Claude bemerkte, dass Tränen über Remys Wangen liefen und glaubte zumindest in gewisser Weise zu verstehen, warum Remy so sehr darauf bestanden hatte, den Mann zu beerdigen, der vorgehabt hatte, sie zu foltern, bis sie Mark Lockheeds Aufenthaltsort enthüllt hätten. Ganz konnte er es nicht verstehen und würde es wahrscheinlich niemals tun, doch er konnte damit leben.

Von diesem Moment an arbeiteten sie schnell. Als sie fertig waren, klopften sie die Erde wieder so gut es ging fest. Ein zufriedenes Gefühl überkam sie, als sie dem geistesgestörten Mann die letzte Ehre erwiesen hatten. Sie stellten die Schaufeln zurück in den Schuppen, in dem sie den betrunkenen Friedhofsgärtner gefunden hatten und verschlossen ihn wieder.

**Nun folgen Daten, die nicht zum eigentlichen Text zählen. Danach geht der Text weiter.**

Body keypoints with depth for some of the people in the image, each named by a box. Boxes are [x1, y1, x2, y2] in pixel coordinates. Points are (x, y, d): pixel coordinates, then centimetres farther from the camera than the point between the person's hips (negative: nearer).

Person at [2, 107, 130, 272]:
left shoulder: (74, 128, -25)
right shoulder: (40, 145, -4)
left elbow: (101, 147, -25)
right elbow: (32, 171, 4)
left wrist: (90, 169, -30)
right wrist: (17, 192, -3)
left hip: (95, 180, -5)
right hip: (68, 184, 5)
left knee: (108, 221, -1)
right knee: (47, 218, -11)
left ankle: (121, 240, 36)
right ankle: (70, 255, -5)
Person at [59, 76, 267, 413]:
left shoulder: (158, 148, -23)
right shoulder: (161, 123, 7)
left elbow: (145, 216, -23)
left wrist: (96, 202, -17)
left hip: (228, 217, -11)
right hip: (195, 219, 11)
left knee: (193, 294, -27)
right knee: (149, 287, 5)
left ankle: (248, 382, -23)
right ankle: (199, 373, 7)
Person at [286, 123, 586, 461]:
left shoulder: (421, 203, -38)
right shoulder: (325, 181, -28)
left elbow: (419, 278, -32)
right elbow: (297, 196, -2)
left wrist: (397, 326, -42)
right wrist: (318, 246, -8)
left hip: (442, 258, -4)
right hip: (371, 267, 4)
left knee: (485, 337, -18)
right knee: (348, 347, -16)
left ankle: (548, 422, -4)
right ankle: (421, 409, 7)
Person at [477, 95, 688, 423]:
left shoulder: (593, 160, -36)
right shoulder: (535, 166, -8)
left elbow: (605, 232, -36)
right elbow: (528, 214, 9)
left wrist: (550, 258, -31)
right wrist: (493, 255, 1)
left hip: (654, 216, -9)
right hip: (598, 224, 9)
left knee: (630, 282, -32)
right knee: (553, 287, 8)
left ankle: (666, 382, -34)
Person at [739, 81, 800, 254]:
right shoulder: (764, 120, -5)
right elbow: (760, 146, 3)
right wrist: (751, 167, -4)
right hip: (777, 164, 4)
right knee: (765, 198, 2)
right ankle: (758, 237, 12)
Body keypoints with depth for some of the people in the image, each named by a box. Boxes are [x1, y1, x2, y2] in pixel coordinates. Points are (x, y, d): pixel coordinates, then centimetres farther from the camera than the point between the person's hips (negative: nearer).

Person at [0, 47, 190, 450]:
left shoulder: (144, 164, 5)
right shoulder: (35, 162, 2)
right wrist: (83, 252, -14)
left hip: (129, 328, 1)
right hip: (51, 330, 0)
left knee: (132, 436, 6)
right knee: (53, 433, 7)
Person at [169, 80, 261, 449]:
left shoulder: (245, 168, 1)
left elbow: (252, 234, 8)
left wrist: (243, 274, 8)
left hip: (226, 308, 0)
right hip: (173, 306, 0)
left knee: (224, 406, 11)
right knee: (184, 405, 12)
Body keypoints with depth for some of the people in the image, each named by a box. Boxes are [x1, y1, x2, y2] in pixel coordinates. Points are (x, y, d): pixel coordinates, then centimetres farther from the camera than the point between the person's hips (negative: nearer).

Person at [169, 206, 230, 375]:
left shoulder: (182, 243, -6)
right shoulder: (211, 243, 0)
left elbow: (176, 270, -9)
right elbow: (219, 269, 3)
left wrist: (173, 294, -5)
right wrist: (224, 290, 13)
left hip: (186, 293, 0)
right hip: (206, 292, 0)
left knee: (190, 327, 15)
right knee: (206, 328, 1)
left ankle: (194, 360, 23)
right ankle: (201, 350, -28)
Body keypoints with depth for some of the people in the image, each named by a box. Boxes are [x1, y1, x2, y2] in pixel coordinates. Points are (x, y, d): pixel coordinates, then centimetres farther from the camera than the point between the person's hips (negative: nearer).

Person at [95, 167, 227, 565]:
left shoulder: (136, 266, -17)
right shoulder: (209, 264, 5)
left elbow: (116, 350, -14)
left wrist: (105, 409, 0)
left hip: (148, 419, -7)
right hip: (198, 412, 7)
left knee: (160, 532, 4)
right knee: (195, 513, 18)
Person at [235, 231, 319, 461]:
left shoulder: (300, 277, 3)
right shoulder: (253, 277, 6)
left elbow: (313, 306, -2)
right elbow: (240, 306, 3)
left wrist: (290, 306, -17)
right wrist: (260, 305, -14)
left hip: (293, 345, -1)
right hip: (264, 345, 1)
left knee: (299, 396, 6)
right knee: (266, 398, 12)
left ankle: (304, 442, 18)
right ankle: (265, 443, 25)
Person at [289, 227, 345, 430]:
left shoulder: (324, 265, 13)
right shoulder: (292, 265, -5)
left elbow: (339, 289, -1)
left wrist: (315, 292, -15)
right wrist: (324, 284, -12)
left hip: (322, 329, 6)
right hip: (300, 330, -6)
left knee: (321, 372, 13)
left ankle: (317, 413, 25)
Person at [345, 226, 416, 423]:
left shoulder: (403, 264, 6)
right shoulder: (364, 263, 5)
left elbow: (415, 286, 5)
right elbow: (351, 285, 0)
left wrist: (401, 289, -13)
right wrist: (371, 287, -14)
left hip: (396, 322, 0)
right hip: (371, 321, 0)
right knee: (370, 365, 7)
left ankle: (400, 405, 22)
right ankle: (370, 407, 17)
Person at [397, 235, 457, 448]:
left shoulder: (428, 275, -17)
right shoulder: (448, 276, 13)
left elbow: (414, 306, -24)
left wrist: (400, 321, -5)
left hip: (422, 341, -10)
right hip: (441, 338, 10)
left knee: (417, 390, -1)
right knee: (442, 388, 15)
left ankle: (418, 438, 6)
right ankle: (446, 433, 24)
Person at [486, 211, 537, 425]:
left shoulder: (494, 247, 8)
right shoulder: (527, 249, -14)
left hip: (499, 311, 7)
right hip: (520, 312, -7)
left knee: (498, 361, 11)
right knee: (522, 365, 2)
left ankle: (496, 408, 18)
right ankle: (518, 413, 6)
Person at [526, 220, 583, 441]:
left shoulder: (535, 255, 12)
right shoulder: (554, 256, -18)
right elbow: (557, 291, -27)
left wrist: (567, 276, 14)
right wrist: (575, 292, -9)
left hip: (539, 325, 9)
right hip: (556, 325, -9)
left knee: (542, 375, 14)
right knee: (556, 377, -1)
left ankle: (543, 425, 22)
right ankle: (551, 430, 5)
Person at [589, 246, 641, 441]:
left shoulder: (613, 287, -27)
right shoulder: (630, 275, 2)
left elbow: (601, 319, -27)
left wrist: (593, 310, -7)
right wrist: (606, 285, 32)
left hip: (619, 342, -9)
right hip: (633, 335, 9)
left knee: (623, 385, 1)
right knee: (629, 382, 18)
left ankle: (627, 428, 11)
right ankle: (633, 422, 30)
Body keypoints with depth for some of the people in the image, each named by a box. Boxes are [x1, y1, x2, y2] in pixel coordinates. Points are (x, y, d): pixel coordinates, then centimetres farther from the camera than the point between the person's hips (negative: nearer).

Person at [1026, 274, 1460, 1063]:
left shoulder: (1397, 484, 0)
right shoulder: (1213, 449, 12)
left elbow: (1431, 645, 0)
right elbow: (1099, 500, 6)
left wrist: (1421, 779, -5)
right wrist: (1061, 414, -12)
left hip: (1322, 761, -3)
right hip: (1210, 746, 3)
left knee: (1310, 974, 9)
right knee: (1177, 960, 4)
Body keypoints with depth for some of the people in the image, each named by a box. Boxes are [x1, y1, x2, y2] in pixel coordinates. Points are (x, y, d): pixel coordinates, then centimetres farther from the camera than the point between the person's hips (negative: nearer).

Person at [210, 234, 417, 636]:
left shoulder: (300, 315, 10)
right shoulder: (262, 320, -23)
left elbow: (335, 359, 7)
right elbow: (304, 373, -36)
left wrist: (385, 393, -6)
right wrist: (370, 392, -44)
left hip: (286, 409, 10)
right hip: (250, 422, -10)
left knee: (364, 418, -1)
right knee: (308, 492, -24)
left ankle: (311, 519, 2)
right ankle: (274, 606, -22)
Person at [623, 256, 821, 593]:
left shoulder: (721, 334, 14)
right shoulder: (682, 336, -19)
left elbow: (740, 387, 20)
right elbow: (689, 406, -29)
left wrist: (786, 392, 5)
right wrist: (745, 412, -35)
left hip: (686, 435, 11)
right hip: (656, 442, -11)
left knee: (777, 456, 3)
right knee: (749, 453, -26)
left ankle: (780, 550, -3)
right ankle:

Ohne sich noch einmal umzusehen, verließen sie den Friedhof und gingen die Straße hinunter. Remy schlug vor, zum Labor zu gehen. Sie mussten nachsehen, wie weit der Datierungsprozess fortgeschritten war. Claude nickte zustimmend. In all dem Chaos hatte er fast den Anlass vergessen, der ihn wieder mit seinem alten Kollegen zusammengeführt hatte.  Es war ein langer Fußmarsch zur Universität, doch keiner von beiden beschwerte sich. Sie brauchten den Spaziergang, um ihre Gedanken zu ordnen, und es war eine angenehme, kühle Nacht. Als sie jedoch am Labor ankamen, bemerkten sie, dass etwas nicht stimmte. Sie gingen am Rand des Parks gegenüber der Universität entlang und konnten sehen, dass zwei Männer vor der Tür zum Labor standen – und es waren nicht bloß irgendwelche Männer.

Ihre Uniformen verrieten sie. Sie waren Polizisten.